'Femme' Filmmakers Talk Queer Revenge and Tragedy

Emell Adolphus READ TIME: 2 MIN.

George McKay in 'Femme' Source: Utopia

"Femme," in theaters now, tells a gripping story of queer revenge after a drag performer is brutally assaulted. The British thriller, written and directed by Sam H. Freeman and Ng Choon Ping, and starring George MacKay and Nathan Stewart-Jarrett, dives into a burgeoning genre of gays behaving badly. And in the end the film asks: But at what cost?

"Revenge had to lead to tragedy for us," Freeman told Entertainment Weekly. "It couldn't be revenge and a happy ending, but it felt compelling to us that part of Jules' journey is stepping away from revenge and tragedy when the train had already left the station, so events spiral without him meaning them to."

When drag performer Jules (Stewart-Jarrett's) is assaulted by Preston (George Mackay) outside a convenience shop, he soon discovers that his attacker is closeted. A seduction and revenge plot begins that ultimately changes them both for better and worse.

When the nature of Jules' plot is finally revealed, it leads to a final brutal and heartbreaking showdown that comments on the ugliness of revenge.

"Revenge is often glorified, but there's something about the nature of revenge," said MacKay. "It's much more messy, much more personal than was intended, and even more than the genre would suggest."

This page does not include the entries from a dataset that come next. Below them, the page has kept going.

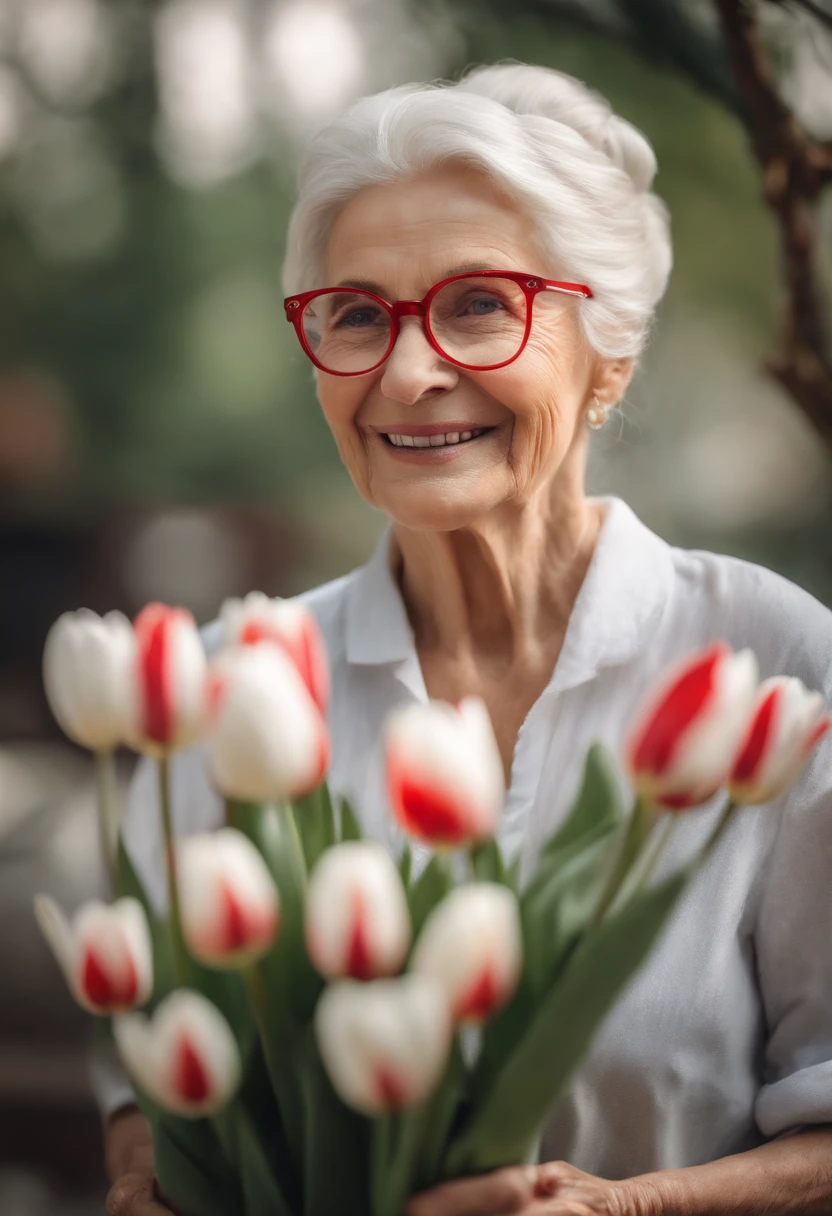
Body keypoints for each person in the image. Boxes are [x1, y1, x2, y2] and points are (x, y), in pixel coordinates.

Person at [99, 62, 832, 1216]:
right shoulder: (228, 688)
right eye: (355, 314)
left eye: (478, 304)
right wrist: (145, 1174)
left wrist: (633, 1206)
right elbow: (147, 1072)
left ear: (610, 354)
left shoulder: (779, 666)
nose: (406, 370)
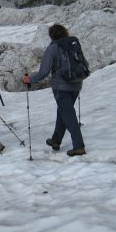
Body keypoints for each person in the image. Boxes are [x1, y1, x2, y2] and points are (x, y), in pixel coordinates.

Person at [22, 24, 86, 156]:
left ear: (51, 35)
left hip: (61, 87)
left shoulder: (53, 48)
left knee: (69, 115)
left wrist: (30, 80)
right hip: (76, 84)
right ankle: (56, 140)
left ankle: (79, 146)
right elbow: (83, 62)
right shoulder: (73, 43)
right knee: (63, 112)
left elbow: (44, 71)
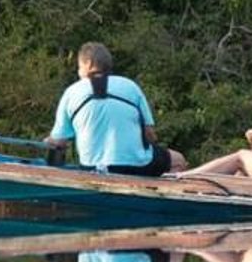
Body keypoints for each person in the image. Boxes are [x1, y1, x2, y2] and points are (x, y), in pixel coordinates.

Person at [46, 43, 188, 176]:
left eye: (79, 66)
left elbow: (59, 142)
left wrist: (49, 140)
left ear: (88, 64)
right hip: (137, 166)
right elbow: (150, 134)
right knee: (178, 160)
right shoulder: (130, 86)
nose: (78, 71)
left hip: (92, 168)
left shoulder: (72, 92)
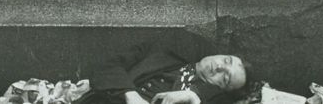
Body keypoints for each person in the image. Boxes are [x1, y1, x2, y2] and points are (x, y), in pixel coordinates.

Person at [77, 40, 251, 104]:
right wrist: (129, 94)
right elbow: (108, 65)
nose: (219, 67)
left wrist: (194, 95)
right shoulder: (167, 49)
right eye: (226, 60)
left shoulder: (200, 99)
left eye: (225, 78)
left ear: (222, 90)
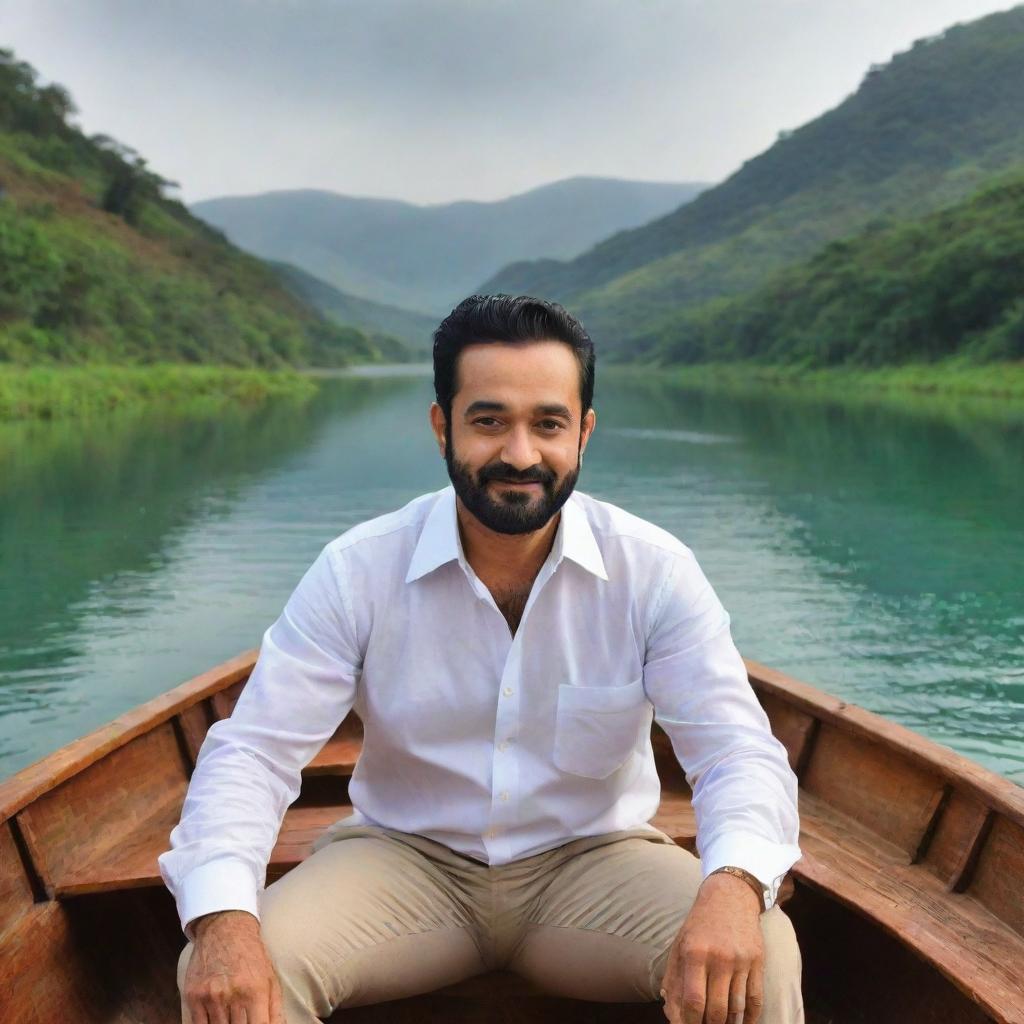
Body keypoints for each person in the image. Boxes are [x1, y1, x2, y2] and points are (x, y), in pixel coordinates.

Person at [160, 293, 804, 1024]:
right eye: (489, 421)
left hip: (593, 866)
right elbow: (254, 755)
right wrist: (222, 920)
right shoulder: (358, 570)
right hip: (404, 865)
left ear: (584, 433)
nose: (520, 454)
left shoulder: (652, 571)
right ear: (443, 427)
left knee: (763, 951)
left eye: (548, 424)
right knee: (233, 966)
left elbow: (736, 755)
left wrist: (733, 887)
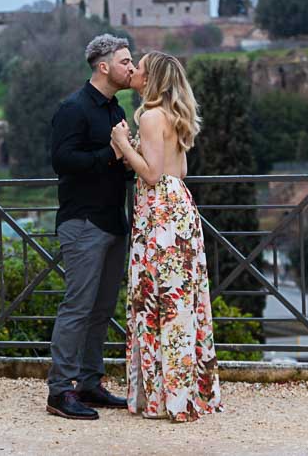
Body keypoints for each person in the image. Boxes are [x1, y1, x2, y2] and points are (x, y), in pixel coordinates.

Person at [111, 51, 223, 422]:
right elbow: (180, 169)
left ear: (151, 78)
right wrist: (136, 152)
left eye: (140, 67)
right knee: (182, 299)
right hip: (180, 209)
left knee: (154, 300)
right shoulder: (174, 116)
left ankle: (162, 398)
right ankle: (188, 394)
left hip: (158, 213)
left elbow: (152, 175)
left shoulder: (150, 116)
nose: (135, 71)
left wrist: (125, 145)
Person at [46, 34, 134, 421]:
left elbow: (117, 163)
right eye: (125, 62)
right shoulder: (73, 108)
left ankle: (89, 383)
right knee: (77, 309)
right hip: (83, 223)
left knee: (101, 310)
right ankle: (59, 392)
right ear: (104, 66)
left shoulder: (116, 110)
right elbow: (62, 161)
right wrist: (112, 154)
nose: (131, 68)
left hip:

The ending is meant to be a full circle moment, added Freeman. "You can measure Preston's personal journey in the end when he chooses to go inside [the drag show], and the tragedy of it is that he gets there and it all blows up," he said. "[Jules] shows Preston a life that could have been much happier for him and then takes it from him, which is what Preston does to Jules at the beginning."

Ng explained, "In order for the revenge story to feel correct, what is taken away in the end needs to be what is taken away in the beginning."